My assessment of the appeal before me is that the appellant is a disgruntled litigant, unhappy with the decision of the court below and seeking, by using the appellate process, to, in effect, re‑agitate the various issues before the magistrate that were not favourable to him.
The foregoing comments apply equally to ground 5 of his grounds of appeal.
Ground 6 is a further allegation of actual bias. The appellant's reference in that ground to the magistrate's 'unbalanced reasoning' is no more than a manifestation of the appellant's unhappiness with the magistrate's decision. There is nothing in the materials before me, either in the judgment or the transcript of the trial, which would suggest, in terms of what the magistrate said and did, that he was biased. Whether the ground be asserting apprehended bias or actual bias, the ground is not made out.
Grounds 7, 8 and 9 of the appeal are similar in nature to grounds 3 and 5.
I regard the appellant's appeal to this court as being in the nature of an abuse of process. It is well established that at least one of three characteristics will be apparent in many cases of abuse of process, namely:
(a)the court's process are being invoked for an illegitimate or collateral purpose;
(b)the use of a court's procedures being unjustifiably oppressive to a party; or
(c)the use of a court's procedures bringing the administration of justice into disrepute.
(See Rogers v The Queen [1994] HCA 42; (1994) 181 CLR 251, 28(McHugh J); Batistatos v Roads and Traffic Authority(NSW) [2006] HCA 27; (2006) 226 CLR 256 [9] – [15] (Gleeson CJ, Gummow, Hayne and Crennan JJ) and Moti v The Queen [2011] HCA 50; (2011) 86 ALJR 117 [10] (French CJ, Gummow, Hayne, Crennan, Kiefel and Bell JJ).

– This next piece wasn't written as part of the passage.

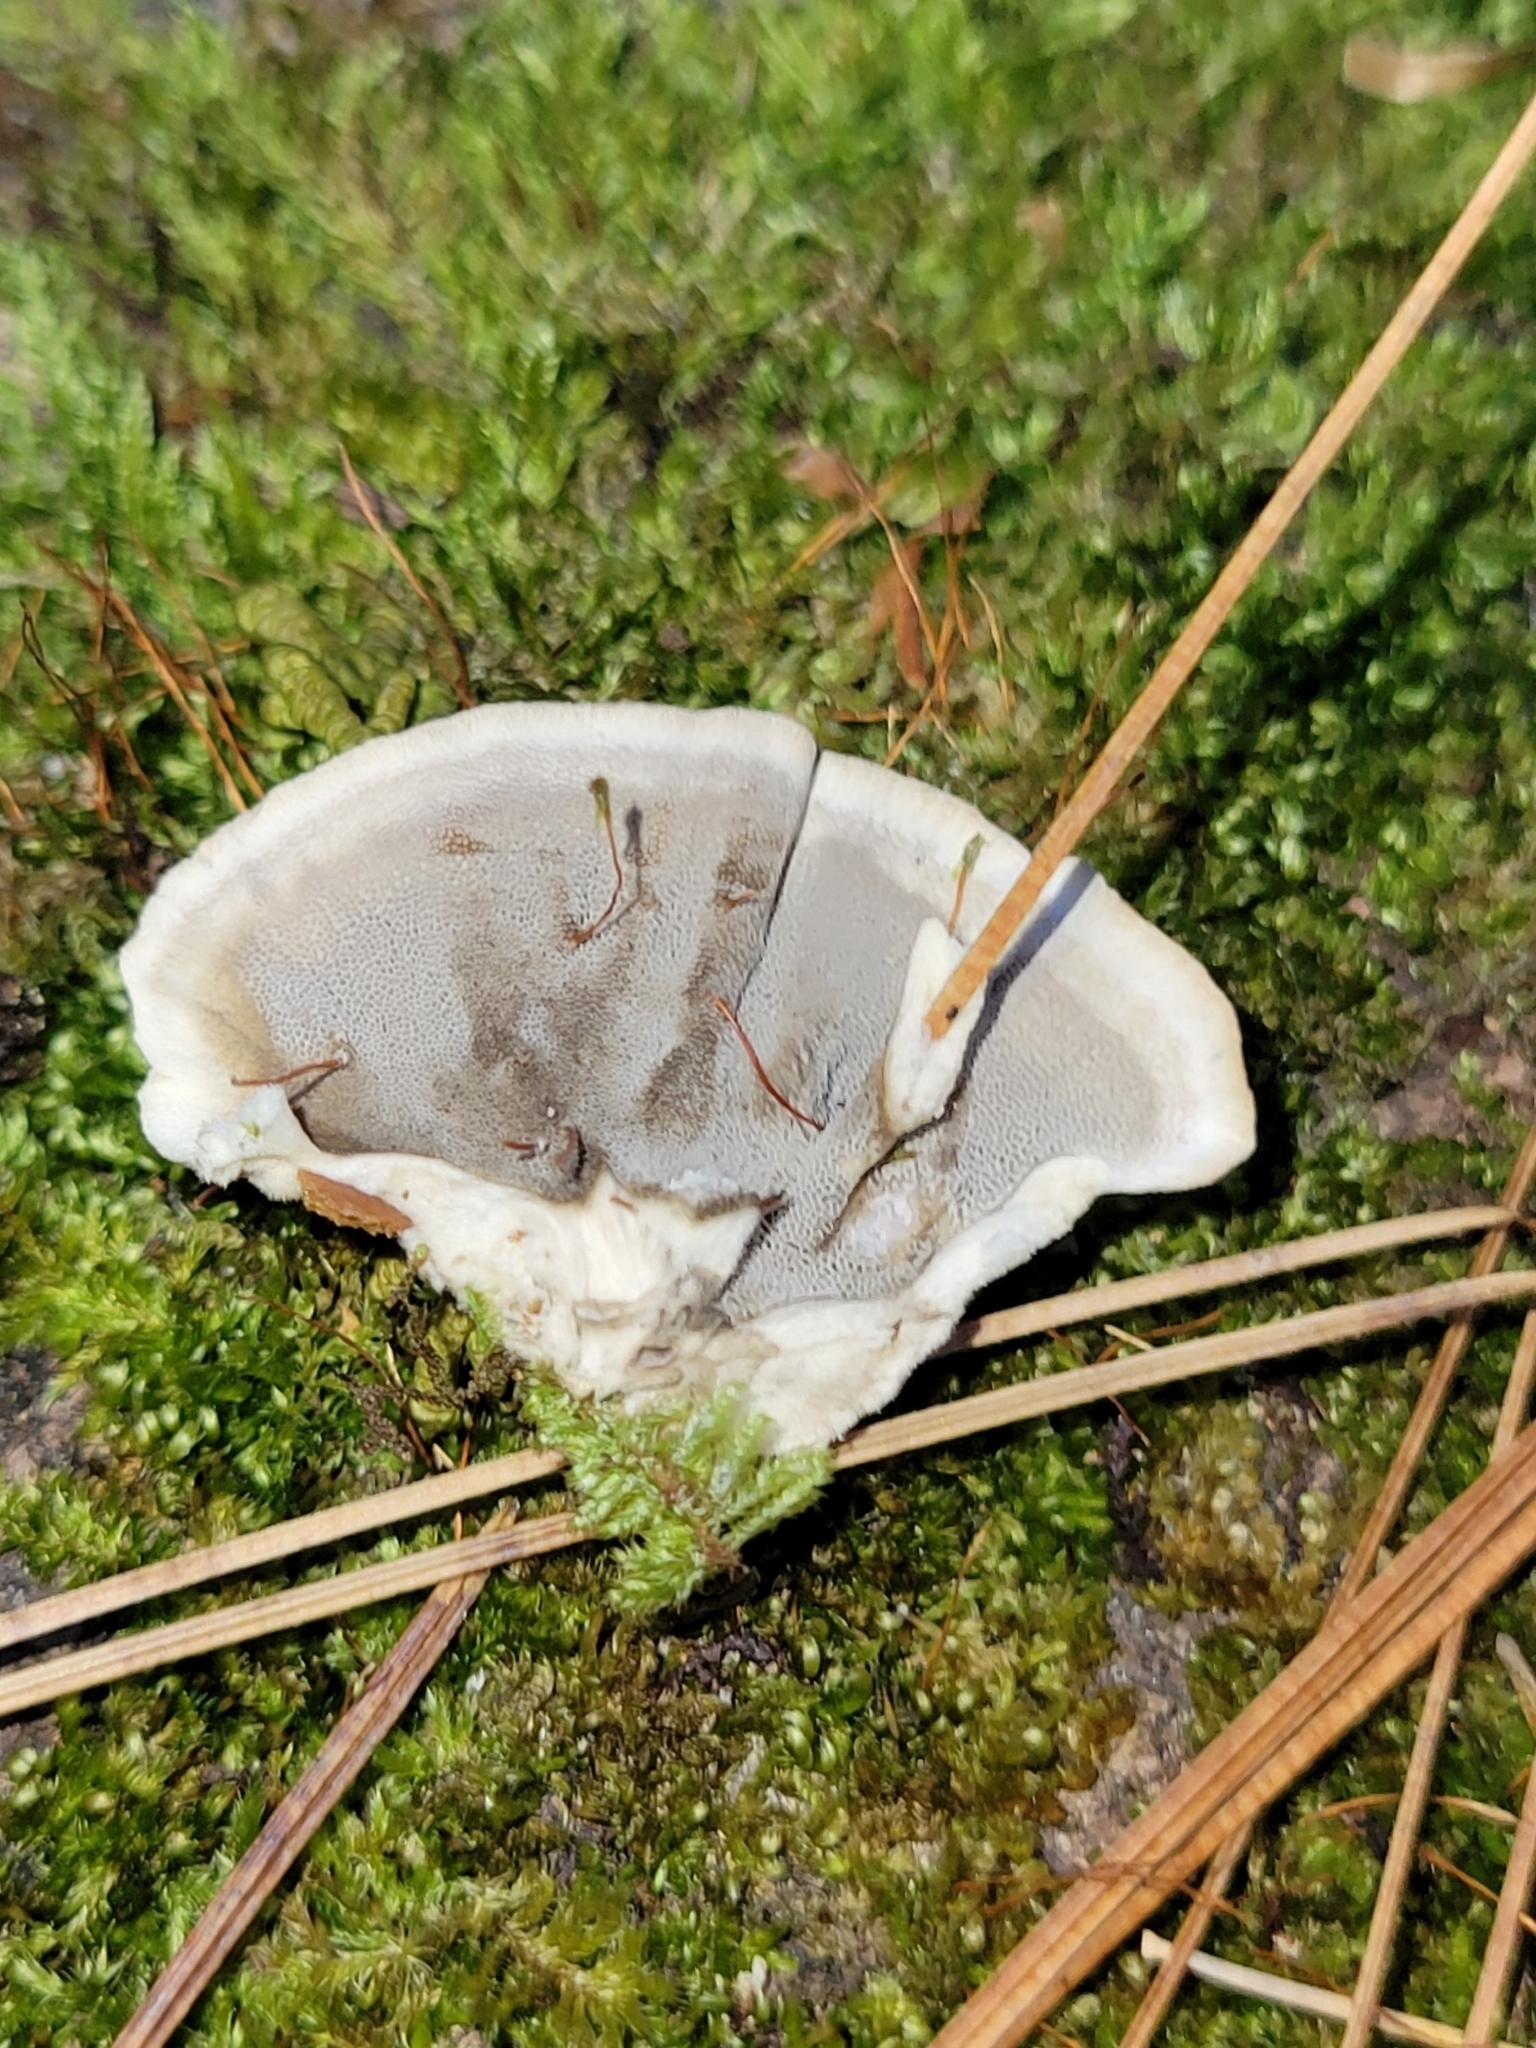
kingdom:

In my view there are elements of (a) and (b) above in the matter before me. The appeal is not a proper exercise of the appellate process and amounts to no more than a manifestation of the appellant's disappointment with the decision of the court below.
As mentioned, the matter has a long history. The appellant commenced the action in the Local Court at Perth in 2003. In his written submissions of 11 September 2017 the respondent notes that the action had been commenced by the appellant in 2003 claiming relief as the result of the winding up of a partnership between the parties which existed for less than three months earlier that year.
Over the past 14 years the appellant has pursued his claims in the courts of Western Australia culminating in the lengthy trial before Magistrate Cockram. The adverse decision handed down by him afforded the appellant a further opportunity to pursue his claim, utilising the legislated appellate process. In my judgment the appeal brought by the appellant to this court is not a legitimate exercise of the appellate process.
In summary, the individual grounds of appeal are not made out either as to actual bias, apprehended bias or the 'exclusion' of materials. By the latter, I discern that the appellant was not, in fact, alleging an error on the part of the learned magistrate but was, rather, complaining about a decision that was unfavourable to him. Each ground of appeal fails. I dismiss the appeal.
Both parties were unrepresented. I will hear any submissions as to costs.